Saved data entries
◇ ◇ ◇ ◇

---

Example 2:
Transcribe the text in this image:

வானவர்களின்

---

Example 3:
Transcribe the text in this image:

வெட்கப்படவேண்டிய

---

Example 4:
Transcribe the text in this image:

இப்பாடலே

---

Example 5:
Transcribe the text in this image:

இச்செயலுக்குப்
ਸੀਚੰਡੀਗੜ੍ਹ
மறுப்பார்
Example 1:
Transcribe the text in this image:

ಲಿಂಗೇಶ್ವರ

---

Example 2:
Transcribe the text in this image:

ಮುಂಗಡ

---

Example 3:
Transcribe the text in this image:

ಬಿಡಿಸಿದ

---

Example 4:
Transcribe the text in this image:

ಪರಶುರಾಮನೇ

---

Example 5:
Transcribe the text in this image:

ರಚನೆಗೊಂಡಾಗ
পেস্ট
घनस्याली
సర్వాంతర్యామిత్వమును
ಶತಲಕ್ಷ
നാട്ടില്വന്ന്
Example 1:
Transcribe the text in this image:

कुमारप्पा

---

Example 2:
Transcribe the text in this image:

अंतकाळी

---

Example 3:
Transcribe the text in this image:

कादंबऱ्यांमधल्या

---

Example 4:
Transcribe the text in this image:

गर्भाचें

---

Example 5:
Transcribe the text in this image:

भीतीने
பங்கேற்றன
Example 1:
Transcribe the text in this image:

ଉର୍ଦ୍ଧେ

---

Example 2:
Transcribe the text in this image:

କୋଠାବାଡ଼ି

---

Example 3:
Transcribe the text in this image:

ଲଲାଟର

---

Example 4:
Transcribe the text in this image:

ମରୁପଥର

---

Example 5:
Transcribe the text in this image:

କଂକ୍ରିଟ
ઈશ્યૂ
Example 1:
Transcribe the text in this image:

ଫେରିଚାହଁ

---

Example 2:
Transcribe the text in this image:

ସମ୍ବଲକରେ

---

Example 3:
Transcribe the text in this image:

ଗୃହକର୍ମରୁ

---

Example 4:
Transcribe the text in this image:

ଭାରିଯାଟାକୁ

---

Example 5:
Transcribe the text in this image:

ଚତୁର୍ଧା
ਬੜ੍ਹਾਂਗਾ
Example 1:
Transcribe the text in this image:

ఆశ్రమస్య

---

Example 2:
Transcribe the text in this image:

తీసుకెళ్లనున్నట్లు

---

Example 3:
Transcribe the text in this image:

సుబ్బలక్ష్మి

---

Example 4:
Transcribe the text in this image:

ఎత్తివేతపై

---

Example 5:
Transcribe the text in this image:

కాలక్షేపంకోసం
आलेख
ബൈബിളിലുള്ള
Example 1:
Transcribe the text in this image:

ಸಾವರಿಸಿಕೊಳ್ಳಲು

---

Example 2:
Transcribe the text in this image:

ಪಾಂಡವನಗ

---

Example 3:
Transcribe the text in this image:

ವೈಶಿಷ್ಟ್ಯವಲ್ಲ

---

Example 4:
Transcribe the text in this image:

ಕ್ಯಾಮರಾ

◇ ◇ ◇ ◇

Prompt
Could you output all of the records above exactly as given?

Response area
---

Example 2:
Transcribe the text in this image:

வானவர்களின்

---

Example 3:
Transcribe the text in this image:

வெட்கப்படவேண்டிய

---

Example 4:
Transcribe the text in this image:

இப்பாடலே

---

Example 5:
Transcribe the text in this image:

இச்செயலுக்குப்
ਸੀਚੰਡੀਗੜ੍ਹ
மறுப்பார்
Example 1:
Transcribe the text in this image:

ಲಿಂಗೇಶ್ವರ

---

Example 2:
Transcribe the text in this image:

ಮುಂಗಡ

---

Example 3:
Transcribe the text in this image:

ಬಿಡಿಸಿದ

---

Example 4:
Transcribe the text in this image:

ಪರಶುರಾಮನೇ

---

Example 5:
Transcribe the text in this image:

ರಚನೆಗೊಂಡಾಗ
পেস্ট
घनस्याली
సర్వాంతర్యామిత్వమును
ಶತಲಕ್ಷ
നാട്ടില്വന്ന്
Example 1:
Transcribe the text in this image:

कुमारप्पा

---

Example 2:
Transcribe the text in this image:

अंतकाळी

---

Example 3:
Transcribe the text in this image:

कादंबऱ्यांमधल्या

---

Example 4:
Transcribe the text in this image:

गर्भाचें

---

Example 5:
Transcribe the text in this image:

भीतीने
பங்கேற்றன
Example 1:
Transcribe the text in this image:

ଉର୍ଦ୍ଧେ

---

Example 2:
Transcribe the text in this image:

କୋଠାବାଡ଼ି

---

Example 3:
Transcribe the text in this image:

ଲଲାଟର

---

Example 4:
Transcribe the text in this image:

ମରୁପଥର

---

Example 5:
Transcribe the text in this image:

କଂକ୍ରିଟ
ઈશ્યૂ
Example 1:
Transcribe the text in this image:

ଫେରିଚାହଁ

---

Example 2:
Transcribe the text in this image:

ସମ୍ବଲକରେ

---

Example 3:
Transcribe the text in this image:

ଗୃହକର୍ମରୁ

---

Example 4:
Transcribe the text in this image:

ଭାରିଯାଟାକୁ

---

Example 5:
Transcribe the text in this image:

ଚତୁର୍ଧା
ਬੜ੍ਹਾਂਗਾ
Example 1:
Transcribe the text in this image:

ఆశ్రమస్య

---

Example 2:
Transcribe the text in this image:

తీసుకెళ్లనున్నట్లు

---

Example 3:
Transcribe the text in this image:

సుబ్బలక్ష్మి

---

Example 4:
Transcribe the text in this image:

ఎత్తివేతపై

---

Example 5:
Transcribe the text in this image:

కాలక్షేపంకోసం
आलेख
ബൈബിളിലുള്ള
Example 1:
Transcribe the text in this image:

ಸಾವರಿಸಿಕೊಳ್ಳಲು

---

Example 2:
Transcribe the text in this image:

ಪಾಂಡವನಗ

---

Example 3:
Transcribe the text in this image:

ವೈಶಿಷ್ಟ್ಯವಲ್ಲ

---

Example 4:
Transcribe the text in this image:

ಕ್ಯಾಮರಾ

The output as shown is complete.